Wherewell the old stomping ground 06 Nov 2013

I have been getting more than my fair share on the rivers of late with visits to the Lower Itchen, Broadlands and a couple of streams up North.  Trying to get on Wherewell which is only half an hour from me was more problematic, I had tried to book for the previous month and could not get a free day. After a bit of calendar reshuffling, I eventually managed to book the 6th. My colleague Bob was going to come along as well as my regular partner Graham Lumsdon. Having completed the early morning taxi service for my daughter’s judo lessons I fought my way through the early morning work traffic and got onto the M3. The weather was appalling and driving conditions were poor despite this the road was moving pretty well. As I rocked up at the fishery Grahams van was already parked up on the new hard standing car park and as I got out of the car the smell of freshly cooked bacon met my nostrils. Graham had kindly made some bacon butties to kick the day off, we chatted for a bit before stumping up the fishing fees to Robbie the Riverkeeper. Robbie was in fine form and we exchanged some banter before tackling up, Bob was running a little late but we were in no hurry so decided to wait. Bob is relatively new to fishing and we wanted to make sure he was on the right road before shooting off and doing our own thing. We set Bob up with a Duo set up and Graham explained some of the finer points of casting as I was not giving a very good practical demonstration. We could see plenty of fish in the water it was very clear given the amount of rain that had fallen and still was. It was not long before Bob was into the first fish of the day, unfortunately, it was to be the first out of season Brown trout and I am sad to report not the last!

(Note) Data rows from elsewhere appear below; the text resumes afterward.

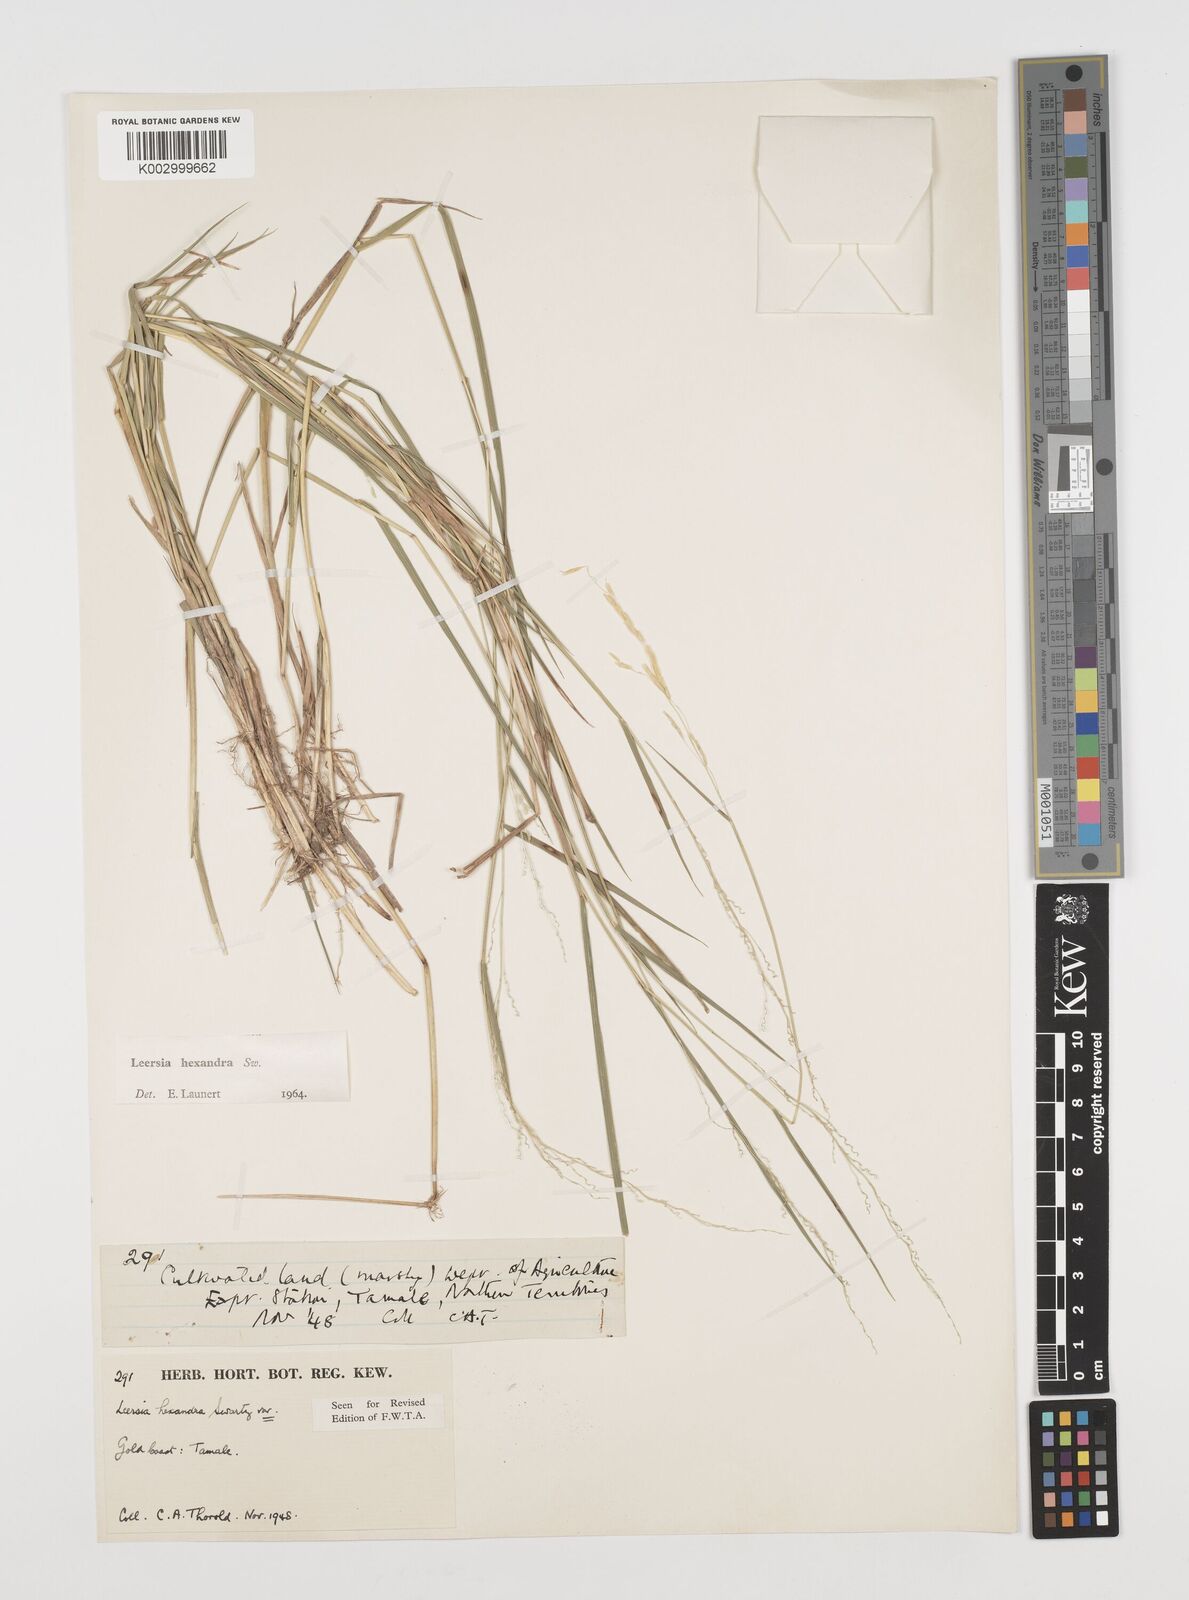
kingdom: Plantae
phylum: Tracheophyta
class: Liliopsida
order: Poales
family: Poaceae
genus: Leersia
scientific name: Leersia hexandra
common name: Southern cut grass
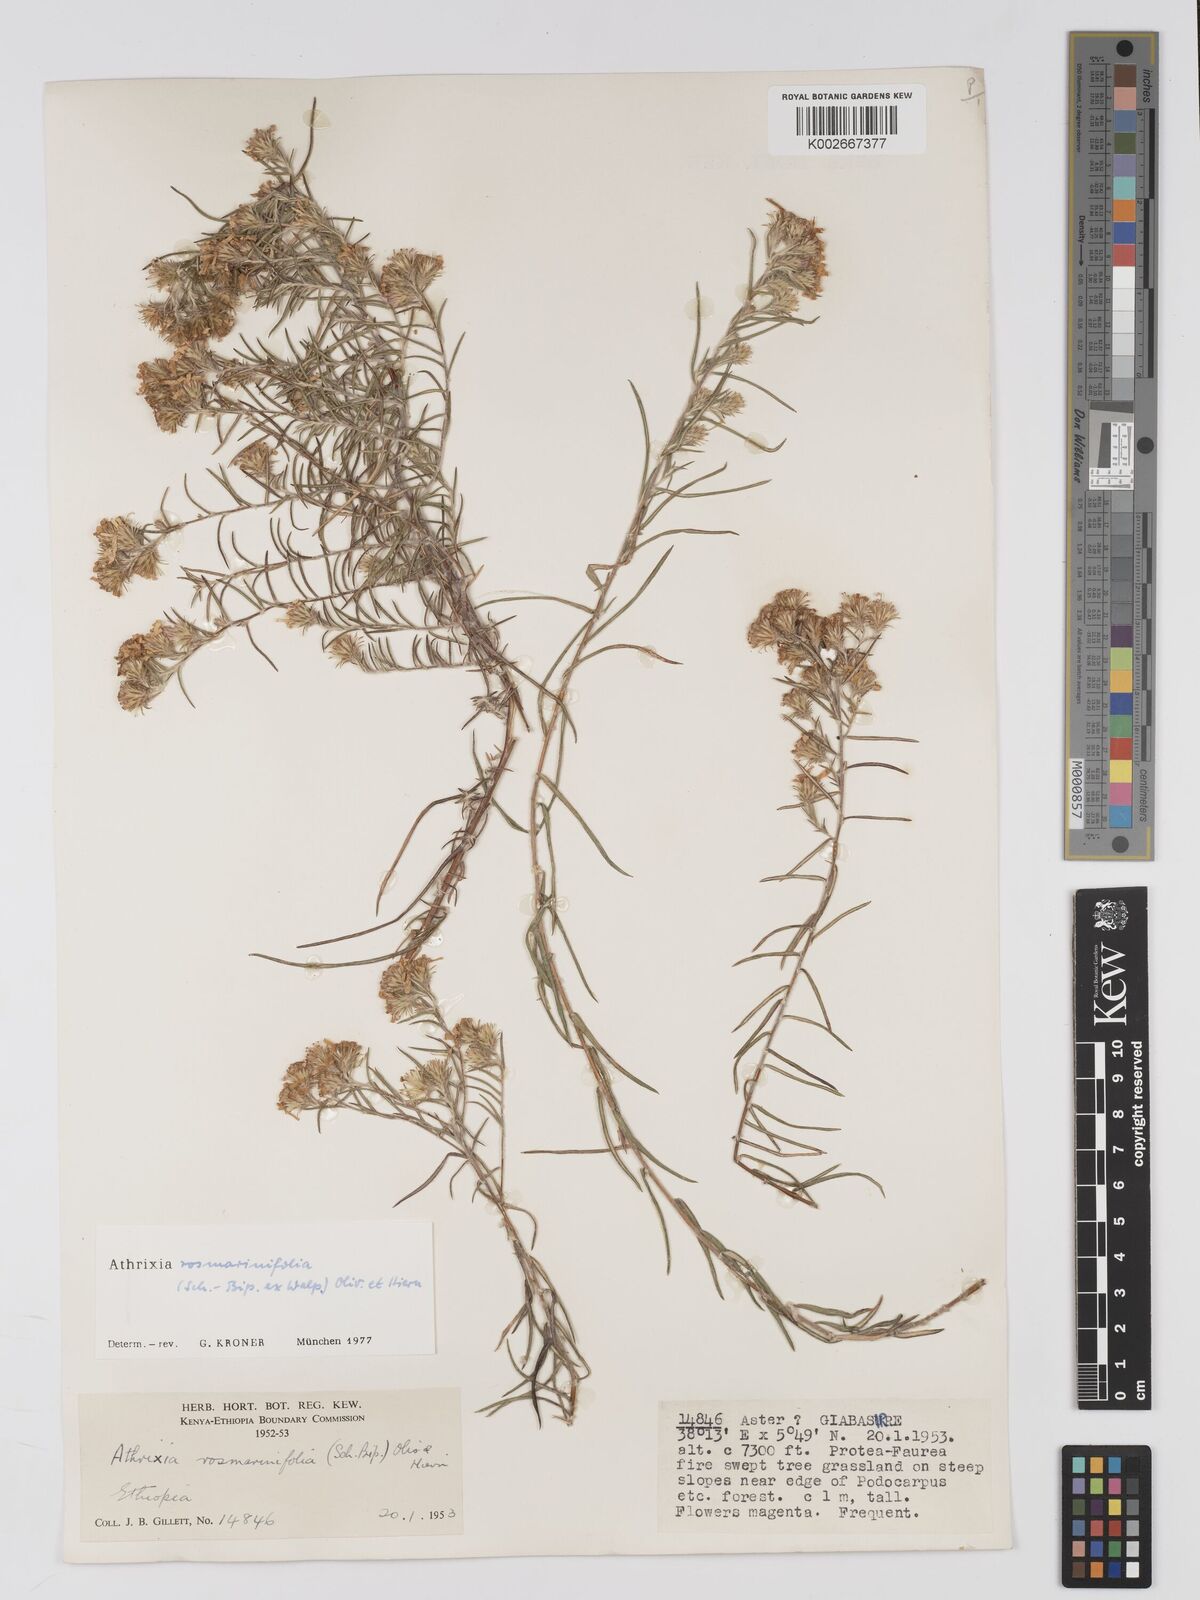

It was near 1000hrs before we stepped off to start our days fishing, we had agreed to meet up for a cuppa and a bite to eat around 1200hrs. I dropped into a section of the stream that had produced good numbers of fish last year in pretty high water. Confident I began working my way up the stretch. Forty yards on confidence had grabbed its coat and was heading for the door when my first Wherewell Grayling locked on briefly before spitting the hook. This scenario played


out a further two times before I finally got one in the net. Not the biggest fish but a good 30cm. I managed a few more but nowhere near the numbers I had expected. I spoke with Graham who had caught loads of fish but the vast majority were too small (shorter than 15cm). We both agreed that they had not really woken up yet and maybe after lunch, the sport would pick up a bit. We stopped for lunch about 1200hrs and I was pleased to have managed a total of nine. We went into the hut and chatted through the morning, it was fairly evident that the fishing was tough. After lunch, I decided to tootle upstream and fish and generally get a feel for the river again. It was very clear and fish could be spotted easily, targeting Grayling, however, was pretty difficult. On several occasions, I watched as my nymph floated by the fish and not even a movement. Once, the fly seemed to bounce off the front of the fish and still nothing. I was not without sport though as I watched huge Brown trout move four or five feet across the river to snaffle down a large sedge pattern. They were a nuisance though and when they did not completely destroy the cast they would run riot upstream ruining any chance of catching anything else in the pool. I eventually got up to a bit I have favored in the past near the top of the beat. Robbie had obviously been busy and had cut large sections of an overhanging tree to allow access to some sweet water. At last, I had found a pod of Grayling willing to feed, they were not very big but hey any port in a storm.

I met up with Graham and he was having the same issues we agreed the Grayling were just not that up for it. However


the Brownies were intent on beefing up for the winter and we both had some fantastic looking fish, all safely returned to go about their business. We wondered back downstream ways and there was still some light left in the day. We both picked a stretch of water and fished the last half hour of light. It was at this point I had an unexpected guest, having gotten used to the Brown trout I simply thought I had hooked another but no this was a pristine looking Rainbow trout an escapee from the little lake here no doubt.  After numerous visits by Brown trout, I was eventually rewarded for my persistence with a couple of cracking Grayling of the 40cm stamp. All too soon though the last of the light departed and I could no longer see my flies, it was time to go. I met Graham back in the van, Bob had left just before. A tough day but as ever a pleasure to be out and about despite the inclement weather. Graham was moving to Winchester to be up bright and early to fish the free water that is available there, as I type I am sure he is having a ball!